-- DOCUMENT TEXT follows --
# Jessica Marie Forsyth.



## Pinocchios Girl (Jul 28, 2008)

its a beautiful video. Great Job. 

RIP Jess! ilybffl<3


----------



## BrwnEyedGrl (Jul 4, 2008)

Very Nice tribute.


----------



## amightytarzan5 (Mar 20, 2008)

Thanks guys!


----------



## Gingerrrrr (Feb 12, 2008)

thats a great video. it choked me up...


----------



## Kiki (Feb 7, 2007)

Nice Vid!! Excuse my ignorance but who exactly was she? And what happened?


----------



## Pinocchios Girl (Jul 28, 2008)

She was a girl who lived in Cali. She was an amazingg rider and had oen of the best bonds with her horse I've ever seen. She was amazing. And one of my best friends. But on Feb. 6, 2008 she was killed in a horrible riding accident. Boomer bolted after a jump and Jess couldn't stop him, she tried to use the fence to stop but Boom still didn't stop in time, he hit the fence, and it was a 5' high metal pipe fence, so it didn't give and they flipped over it. She landed on the other side and Boom caught the back of her helmet, crushing her helmet, neck and skull and killing her instantly. She's missed by so many! But at least she didn't suffer and at least she went the way she wanted to, while riding her pride and joy. 

RIP Jess! Forever in my heart<33333


----------



## Kiki (Feb 7, 2007)

:shock: :shock: :shock: :shock: :shock: :shock: 

Holy cow!!!! How sad!!!! Poor girls family!!! But if you guys didnt know her personally how did you find out about her?


----------



## Pinocchios Girl (Jul 28, 2008)

Yeah the whole thing is horrible! But it's like all over the internet, myspace, youtube, facebook even. Her story is out there everywhere. She had a myspace and had a ton of friends and then her youtube she had a whole bunch of friends too. and I met her through myspace, but we talked every day for three years and were gonna meet up this summer. we were best friends. =[ I feel so bad for her family! But they are handeling it really really well. And are so so so nice. I can't wait for the day that I can get out to cali and see them. =/

God, I miss her so much!

RIP Jess! Forever in my heart<3333


----------



## rodeogirl309 (Aug 11, 2008)
-- DOCUMENT TEXT concluded --
● **DIRECTIVE A**
Return the part of the Jessica Marie Forsyth thread that opens with the words containing "Holy cow!!!! How" and closes with "her so much!", copying it word for word.
● **DIRECTIVE B**
In the Jessica Marie Forsyth thread, what kind of fence did Boomer hit?
-- INFORMATION SUPPLIED follows --
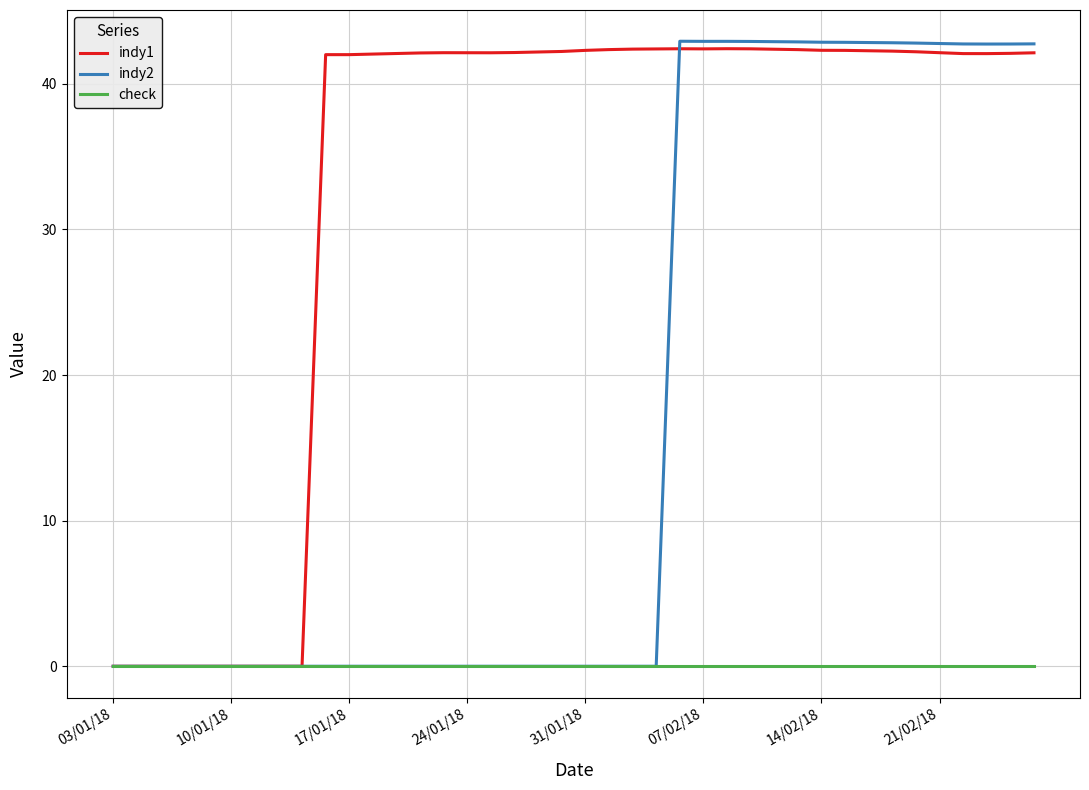

What is the highest value of the indy1 series?

42.4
-- INFORMATION SUPPLIED concluded --
● **OUTPUT A**
Holy cow!!!! How sad!!!! Poor girls family!!! But if you guys didnt know her personally how did you find out about her?


----------



## Pinocchios Girl (Jul 28, 2008)

Yeah the whole thing is horrible! But it's like all over the internet, myspace, youtube, facebook even. Her story is out there everywhere. She had a myspace and had a ton of friends and then her youtube she had a whole bunch of friends too. and I met her through myspace, but we talked every day for three years and were gonna meet up this summer. we were best friends. =[ I feel so bad for her family! But they are handeling it really really well. And are so so so nice. I can't wait for the day that I can get out to cali and see them. =/

God, I miss her so much!

● **OUTPUT B**
A 5' high metal pipe fence.